• _Exercise instructions_: Update the listing from the line with "43: (417, 106)" to the line with "61: (423, 104)" by changing "(293, 288)" to "(296, 285)" and leaving the rest unchanged. Give back only those lines.

# # # #

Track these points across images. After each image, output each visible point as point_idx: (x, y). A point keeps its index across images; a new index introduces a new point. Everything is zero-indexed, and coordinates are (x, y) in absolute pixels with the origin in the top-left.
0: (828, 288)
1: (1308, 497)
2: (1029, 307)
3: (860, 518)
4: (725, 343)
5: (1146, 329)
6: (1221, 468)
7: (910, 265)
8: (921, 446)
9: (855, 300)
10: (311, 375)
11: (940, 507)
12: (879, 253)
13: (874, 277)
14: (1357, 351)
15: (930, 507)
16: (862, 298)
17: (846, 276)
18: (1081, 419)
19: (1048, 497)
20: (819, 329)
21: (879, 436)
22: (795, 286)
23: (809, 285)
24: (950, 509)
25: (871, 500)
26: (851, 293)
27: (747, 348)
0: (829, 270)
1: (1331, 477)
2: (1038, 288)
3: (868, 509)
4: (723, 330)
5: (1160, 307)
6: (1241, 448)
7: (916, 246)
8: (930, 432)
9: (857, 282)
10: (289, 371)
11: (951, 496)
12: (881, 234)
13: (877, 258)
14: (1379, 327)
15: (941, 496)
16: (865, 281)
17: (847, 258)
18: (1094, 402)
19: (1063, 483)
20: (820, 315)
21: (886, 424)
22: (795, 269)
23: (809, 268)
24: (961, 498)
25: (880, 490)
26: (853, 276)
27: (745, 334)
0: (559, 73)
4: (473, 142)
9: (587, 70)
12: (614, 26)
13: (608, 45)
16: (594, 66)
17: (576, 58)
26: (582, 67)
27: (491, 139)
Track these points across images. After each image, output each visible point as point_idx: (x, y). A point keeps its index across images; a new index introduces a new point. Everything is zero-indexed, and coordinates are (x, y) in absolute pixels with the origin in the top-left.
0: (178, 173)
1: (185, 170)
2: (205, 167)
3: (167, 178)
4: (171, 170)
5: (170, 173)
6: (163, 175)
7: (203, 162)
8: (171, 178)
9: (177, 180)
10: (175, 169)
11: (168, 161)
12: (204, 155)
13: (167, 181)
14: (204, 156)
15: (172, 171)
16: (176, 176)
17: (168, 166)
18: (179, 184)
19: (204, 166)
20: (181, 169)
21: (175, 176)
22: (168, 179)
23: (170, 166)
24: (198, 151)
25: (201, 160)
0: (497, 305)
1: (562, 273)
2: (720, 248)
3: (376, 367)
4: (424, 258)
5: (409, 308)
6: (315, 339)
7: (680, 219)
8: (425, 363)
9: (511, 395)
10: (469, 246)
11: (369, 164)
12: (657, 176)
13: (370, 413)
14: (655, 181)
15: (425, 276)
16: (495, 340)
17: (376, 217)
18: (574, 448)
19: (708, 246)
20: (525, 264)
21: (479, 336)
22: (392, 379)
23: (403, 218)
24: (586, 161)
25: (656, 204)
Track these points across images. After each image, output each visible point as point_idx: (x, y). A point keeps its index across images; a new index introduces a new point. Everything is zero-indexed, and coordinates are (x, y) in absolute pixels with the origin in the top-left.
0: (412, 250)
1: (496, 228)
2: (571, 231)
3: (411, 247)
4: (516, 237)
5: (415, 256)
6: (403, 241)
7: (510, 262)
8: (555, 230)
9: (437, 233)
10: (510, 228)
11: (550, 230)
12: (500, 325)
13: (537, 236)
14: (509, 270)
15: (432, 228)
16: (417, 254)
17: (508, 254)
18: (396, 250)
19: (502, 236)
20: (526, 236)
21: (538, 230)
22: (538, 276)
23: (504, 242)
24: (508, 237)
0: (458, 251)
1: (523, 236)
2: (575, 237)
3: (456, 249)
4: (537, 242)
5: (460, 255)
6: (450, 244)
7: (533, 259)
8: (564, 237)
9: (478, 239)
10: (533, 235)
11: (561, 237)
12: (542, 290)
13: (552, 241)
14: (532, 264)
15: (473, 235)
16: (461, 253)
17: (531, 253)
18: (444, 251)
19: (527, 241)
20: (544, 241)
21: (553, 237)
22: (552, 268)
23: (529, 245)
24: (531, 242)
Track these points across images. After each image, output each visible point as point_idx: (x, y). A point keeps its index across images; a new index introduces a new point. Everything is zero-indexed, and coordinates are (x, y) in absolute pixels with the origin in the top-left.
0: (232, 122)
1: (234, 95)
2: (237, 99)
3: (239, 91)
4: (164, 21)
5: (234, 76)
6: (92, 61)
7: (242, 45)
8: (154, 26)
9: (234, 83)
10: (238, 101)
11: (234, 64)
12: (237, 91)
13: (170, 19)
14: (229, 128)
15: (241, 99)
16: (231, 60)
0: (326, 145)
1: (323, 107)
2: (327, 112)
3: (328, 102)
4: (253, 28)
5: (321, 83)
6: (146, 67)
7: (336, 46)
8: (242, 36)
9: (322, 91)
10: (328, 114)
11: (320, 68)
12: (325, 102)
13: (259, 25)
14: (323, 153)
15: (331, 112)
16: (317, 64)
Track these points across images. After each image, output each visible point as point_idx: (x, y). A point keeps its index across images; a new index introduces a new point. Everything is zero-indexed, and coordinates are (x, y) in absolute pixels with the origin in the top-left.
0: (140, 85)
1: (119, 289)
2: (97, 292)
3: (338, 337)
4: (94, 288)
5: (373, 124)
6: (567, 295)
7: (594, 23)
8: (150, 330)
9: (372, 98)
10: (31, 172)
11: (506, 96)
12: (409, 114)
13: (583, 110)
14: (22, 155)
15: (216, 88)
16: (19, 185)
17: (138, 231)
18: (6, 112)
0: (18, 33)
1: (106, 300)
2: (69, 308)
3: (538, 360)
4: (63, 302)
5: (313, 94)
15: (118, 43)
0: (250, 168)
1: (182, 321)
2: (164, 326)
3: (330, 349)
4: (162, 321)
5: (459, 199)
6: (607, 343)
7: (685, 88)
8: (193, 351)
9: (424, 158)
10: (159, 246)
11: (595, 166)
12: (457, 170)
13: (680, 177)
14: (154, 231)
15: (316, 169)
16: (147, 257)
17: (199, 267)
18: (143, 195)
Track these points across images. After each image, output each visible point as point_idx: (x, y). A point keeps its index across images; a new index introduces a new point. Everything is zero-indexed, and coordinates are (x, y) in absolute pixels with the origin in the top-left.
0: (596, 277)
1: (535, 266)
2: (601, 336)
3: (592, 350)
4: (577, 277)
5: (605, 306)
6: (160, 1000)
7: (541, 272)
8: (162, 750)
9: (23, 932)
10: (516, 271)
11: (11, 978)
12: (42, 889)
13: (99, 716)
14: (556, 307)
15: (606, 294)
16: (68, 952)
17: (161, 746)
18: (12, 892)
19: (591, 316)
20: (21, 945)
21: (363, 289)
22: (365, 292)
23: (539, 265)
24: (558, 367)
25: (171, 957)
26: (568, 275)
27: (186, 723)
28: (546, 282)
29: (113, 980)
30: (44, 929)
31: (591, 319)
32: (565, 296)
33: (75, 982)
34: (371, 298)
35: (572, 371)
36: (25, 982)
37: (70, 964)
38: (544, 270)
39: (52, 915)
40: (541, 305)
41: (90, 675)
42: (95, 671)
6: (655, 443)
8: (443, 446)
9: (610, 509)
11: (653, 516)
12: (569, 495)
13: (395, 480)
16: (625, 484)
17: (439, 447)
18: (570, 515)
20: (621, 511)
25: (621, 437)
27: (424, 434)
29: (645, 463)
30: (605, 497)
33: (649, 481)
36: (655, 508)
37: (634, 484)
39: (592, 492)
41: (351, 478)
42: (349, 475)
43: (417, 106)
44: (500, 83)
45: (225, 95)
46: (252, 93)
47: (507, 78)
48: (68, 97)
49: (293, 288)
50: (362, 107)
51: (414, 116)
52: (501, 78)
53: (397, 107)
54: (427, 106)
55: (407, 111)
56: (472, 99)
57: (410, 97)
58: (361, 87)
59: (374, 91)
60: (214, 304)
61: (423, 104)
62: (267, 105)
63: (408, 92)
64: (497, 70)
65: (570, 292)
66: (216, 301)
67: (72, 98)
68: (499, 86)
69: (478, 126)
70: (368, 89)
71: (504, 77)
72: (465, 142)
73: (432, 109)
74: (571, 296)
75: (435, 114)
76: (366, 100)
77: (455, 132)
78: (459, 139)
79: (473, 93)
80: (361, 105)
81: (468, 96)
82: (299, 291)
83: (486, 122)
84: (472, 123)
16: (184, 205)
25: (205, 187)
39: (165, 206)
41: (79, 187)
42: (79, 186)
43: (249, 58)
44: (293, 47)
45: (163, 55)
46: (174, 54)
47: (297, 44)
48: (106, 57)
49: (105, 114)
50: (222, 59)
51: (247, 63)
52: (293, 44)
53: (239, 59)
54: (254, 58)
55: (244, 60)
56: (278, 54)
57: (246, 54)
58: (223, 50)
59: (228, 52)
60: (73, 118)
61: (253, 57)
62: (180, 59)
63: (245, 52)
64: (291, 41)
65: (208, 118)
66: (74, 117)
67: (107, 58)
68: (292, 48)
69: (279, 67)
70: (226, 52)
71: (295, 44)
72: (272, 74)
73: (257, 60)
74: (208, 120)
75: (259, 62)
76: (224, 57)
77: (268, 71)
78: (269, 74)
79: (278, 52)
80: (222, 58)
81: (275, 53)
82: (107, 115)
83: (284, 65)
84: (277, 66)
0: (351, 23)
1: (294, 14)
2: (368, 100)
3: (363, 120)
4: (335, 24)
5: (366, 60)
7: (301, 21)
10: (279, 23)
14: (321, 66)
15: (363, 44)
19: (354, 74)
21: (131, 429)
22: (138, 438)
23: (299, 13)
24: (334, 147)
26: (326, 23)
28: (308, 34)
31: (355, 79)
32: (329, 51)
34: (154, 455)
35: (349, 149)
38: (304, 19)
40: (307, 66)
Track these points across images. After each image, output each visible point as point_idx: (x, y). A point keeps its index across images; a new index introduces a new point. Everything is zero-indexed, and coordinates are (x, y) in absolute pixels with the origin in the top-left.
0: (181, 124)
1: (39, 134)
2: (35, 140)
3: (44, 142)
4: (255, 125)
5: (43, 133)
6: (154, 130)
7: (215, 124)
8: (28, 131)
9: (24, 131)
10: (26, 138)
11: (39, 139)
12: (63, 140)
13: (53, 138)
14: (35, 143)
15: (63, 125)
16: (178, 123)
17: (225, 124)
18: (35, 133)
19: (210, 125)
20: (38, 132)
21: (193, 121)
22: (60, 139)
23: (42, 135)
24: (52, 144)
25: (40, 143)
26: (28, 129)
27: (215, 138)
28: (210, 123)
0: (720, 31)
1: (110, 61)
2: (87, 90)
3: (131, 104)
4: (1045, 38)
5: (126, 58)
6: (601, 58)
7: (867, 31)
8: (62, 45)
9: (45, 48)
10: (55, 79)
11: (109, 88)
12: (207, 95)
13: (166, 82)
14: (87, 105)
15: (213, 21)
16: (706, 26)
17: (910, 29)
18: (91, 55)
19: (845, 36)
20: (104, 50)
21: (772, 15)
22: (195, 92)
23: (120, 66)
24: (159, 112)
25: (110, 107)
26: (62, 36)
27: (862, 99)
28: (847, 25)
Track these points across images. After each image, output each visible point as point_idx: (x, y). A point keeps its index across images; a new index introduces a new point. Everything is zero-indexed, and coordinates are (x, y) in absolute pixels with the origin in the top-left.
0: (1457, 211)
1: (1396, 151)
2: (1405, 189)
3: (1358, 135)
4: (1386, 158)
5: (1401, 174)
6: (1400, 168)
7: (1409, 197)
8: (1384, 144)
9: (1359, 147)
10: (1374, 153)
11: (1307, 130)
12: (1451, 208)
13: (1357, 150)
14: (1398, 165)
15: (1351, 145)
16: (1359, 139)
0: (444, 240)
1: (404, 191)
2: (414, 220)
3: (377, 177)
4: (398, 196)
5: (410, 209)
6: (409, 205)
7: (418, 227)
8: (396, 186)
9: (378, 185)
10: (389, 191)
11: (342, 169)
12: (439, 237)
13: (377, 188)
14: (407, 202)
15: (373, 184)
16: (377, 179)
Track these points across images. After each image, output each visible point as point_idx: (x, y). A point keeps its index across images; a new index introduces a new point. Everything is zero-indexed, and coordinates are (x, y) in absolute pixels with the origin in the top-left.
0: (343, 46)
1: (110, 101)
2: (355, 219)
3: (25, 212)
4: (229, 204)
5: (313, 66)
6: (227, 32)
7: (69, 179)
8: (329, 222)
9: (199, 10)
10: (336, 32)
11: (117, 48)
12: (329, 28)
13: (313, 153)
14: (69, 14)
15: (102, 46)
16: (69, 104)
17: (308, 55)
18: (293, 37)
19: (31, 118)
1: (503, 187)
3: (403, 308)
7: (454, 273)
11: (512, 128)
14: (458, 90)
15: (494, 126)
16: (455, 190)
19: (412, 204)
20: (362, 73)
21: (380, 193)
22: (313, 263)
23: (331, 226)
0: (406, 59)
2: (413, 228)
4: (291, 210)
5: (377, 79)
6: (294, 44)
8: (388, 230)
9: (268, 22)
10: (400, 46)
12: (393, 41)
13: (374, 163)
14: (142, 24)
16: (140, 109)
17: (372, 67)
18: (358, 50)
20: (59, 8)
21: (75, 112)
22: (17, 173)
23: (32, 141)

# # # #

• _Answer for this exercise_:
43: (417, 106)
44: (500, 83)
45: (225, 95)
46: (252, 93)
47: (507, 78)
48: (68, 97)
49: (296, 285)
50: (362, 107)
51: (414, 116)
52: (501, 78)
53: (397, 107)
54: (427, 106)
55: (407, 111)
56: (472, 99)
57: (410, 97)
58: (361, 87)
59: (374, 91)
60: (214, 304)
61: (423, 104)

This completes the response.